I’m inclined to disagree. (Ackerman does add, “That doesn’t release us from an obligation to advocate for two states, Israel and Palestine, living side by side in freedom and peace,” and there, of course, I am with him.) If anything, I think the phenomenon of “post-Jewish Zionism” makes it more incumbent on American Jews at least to care about Israel, to engage with it, and to see it as part of their responsibility to their Jewishness. We may not be as numerous as the evangelicals, but we are the ones they look to, as my father’s friends looked to my father. We are the validators. Despite the fact that it would be much more fruitful just to take Israel appeals directly to the evangelicals, the Republican hopefuls did not give their Israel speeches this week in front of Christians United for Israel; they gave their speeches in front of the Republican Jewish Coalition. This is why there is such intensity over the votes of a two percent bloc of the population: electorally, American Jews are walking force multipliers.
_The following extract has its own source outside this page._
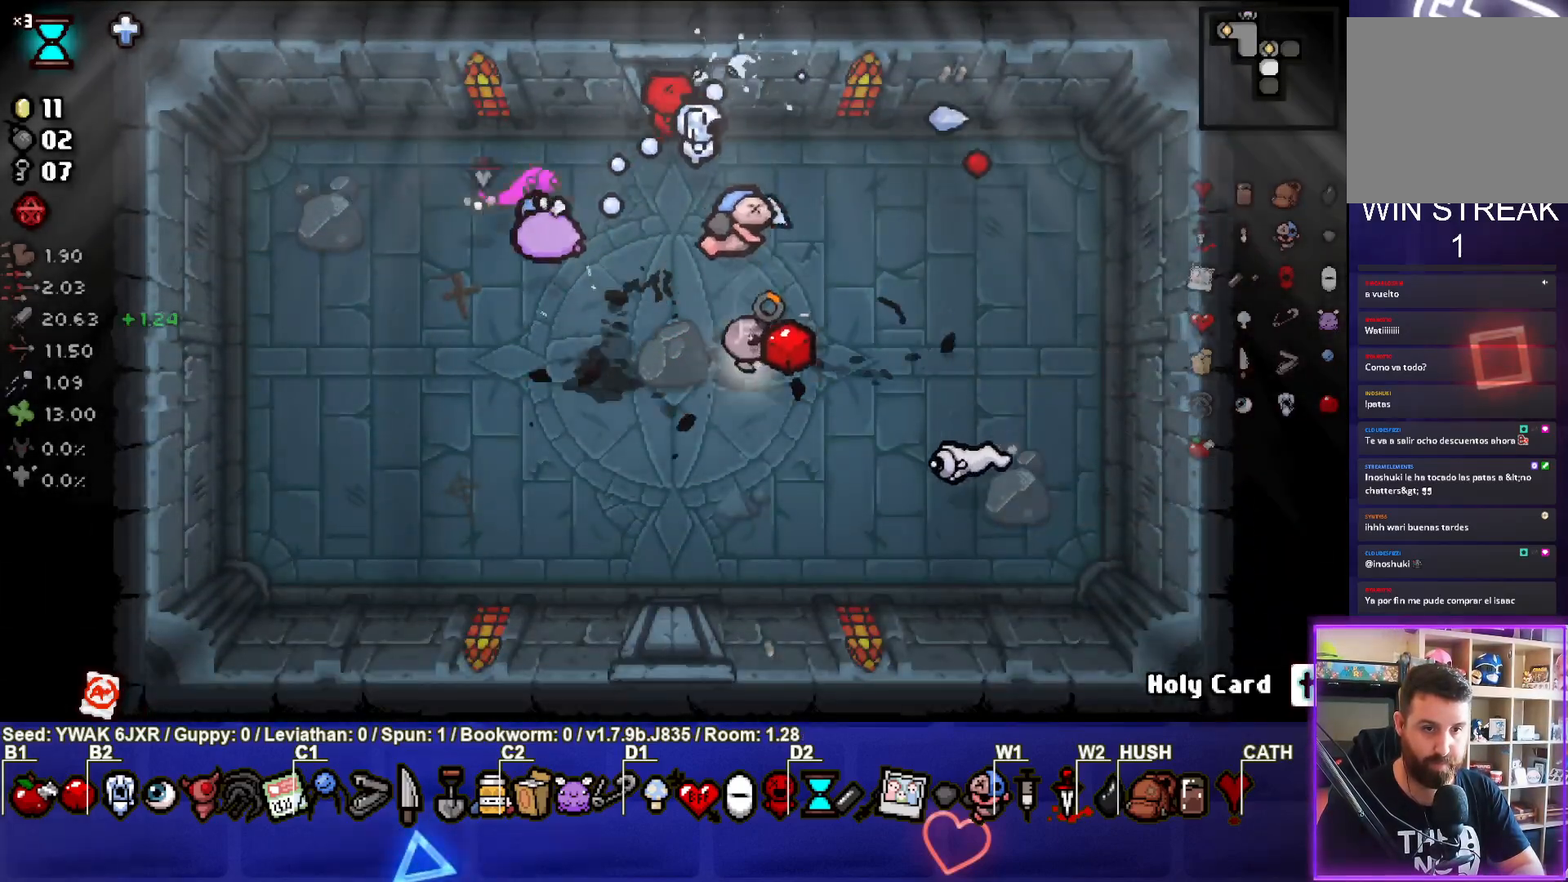
{"buttons": ["CIRCLE"], "left_stick": "left", "right_stick": "center", "events": [[33, "CIRCLE", "up"], [83, "left_stick", "down-left"], [300, "left_stick", "left"], [350, "CIRCLE", "down"]]}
It’s why a special election in a hilariously obscure (and obscurely Jewish) corner of Queens and Brooklyn became a national story, and why, a week later, Gov. Rick Perry’s Israel press conference featured himself and the victor, Rep. Bob Turner, as the only two Gentiles on a very crowded stage.
I always hesitate to go so far as to declare just about any affiliation mandatory to a given identity, and I’m certainly not suggesting that to be a responsible American Jew one must feel a certain way about Israel. But I think American Jews should consider that, by virtue of their identities, they have an outsize power to shape American policy toward Israel. And what comes with great power?